====== Material for this task

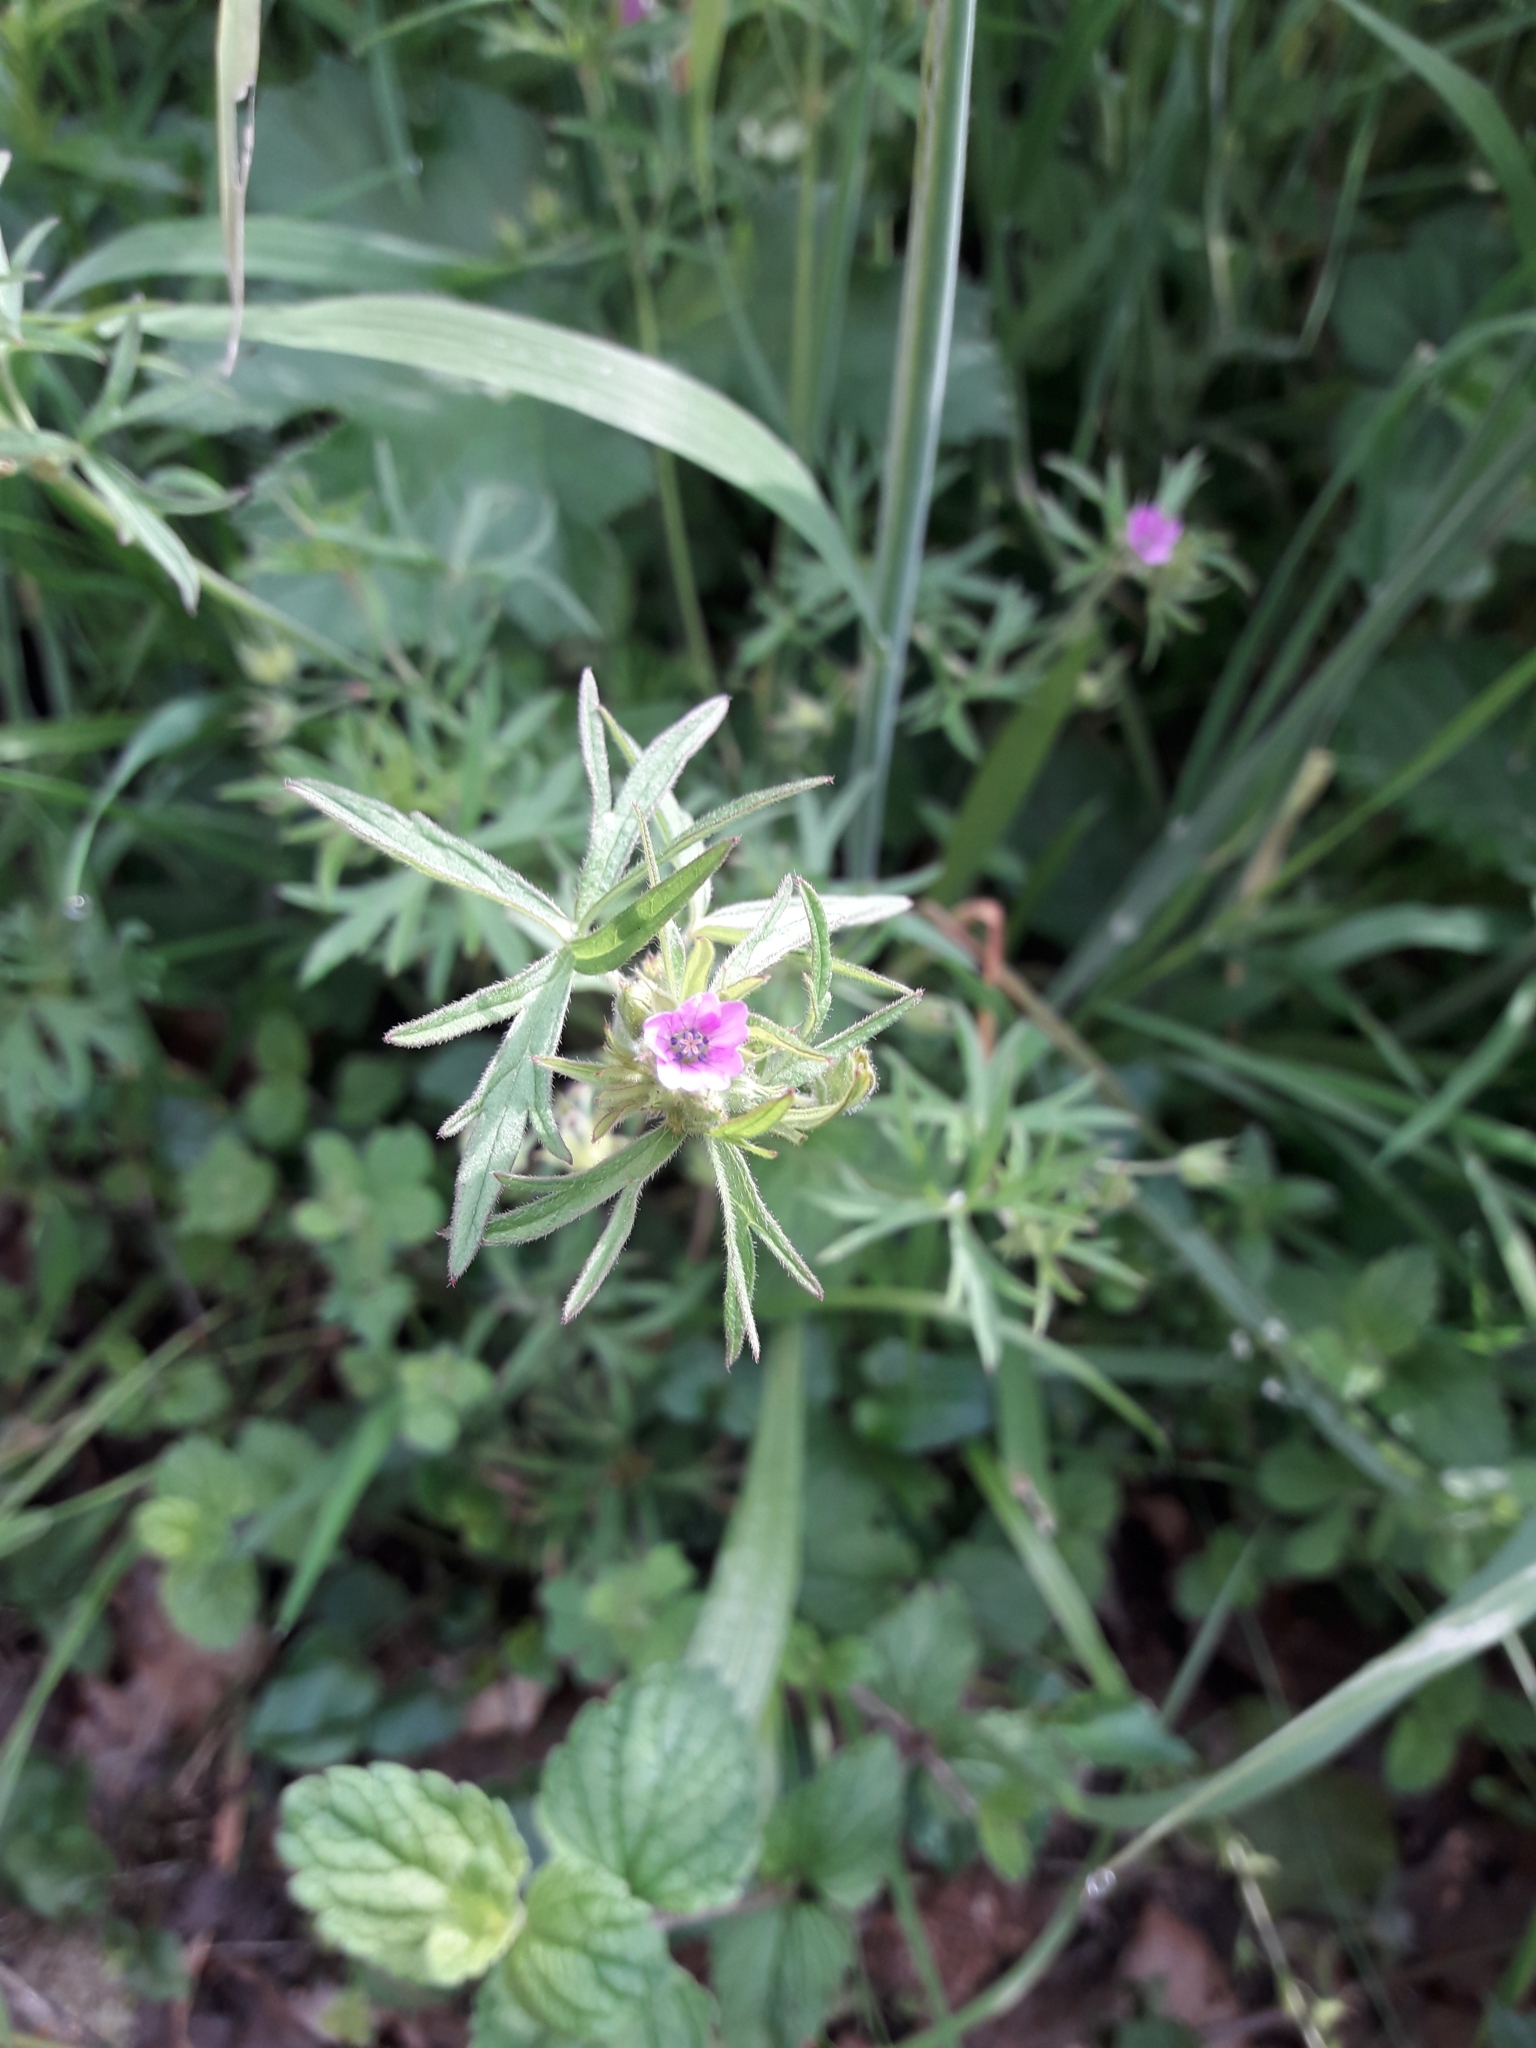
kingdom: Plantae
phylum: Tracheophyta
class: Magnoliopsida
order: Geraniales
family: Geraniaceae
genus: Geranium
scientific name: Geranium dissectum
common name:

============

Swap "common name" for "vernacular name" throughout the listing above and write it out again with everything else unchanged. Leave out the pictures.

kingdom: Plantae
phylum: Tracheophyta
class: Magnoliopsida
order: Geraniales
family: Geraniaceae
genus: Geranium
scientific name: Geranium dissectum
vernacular name:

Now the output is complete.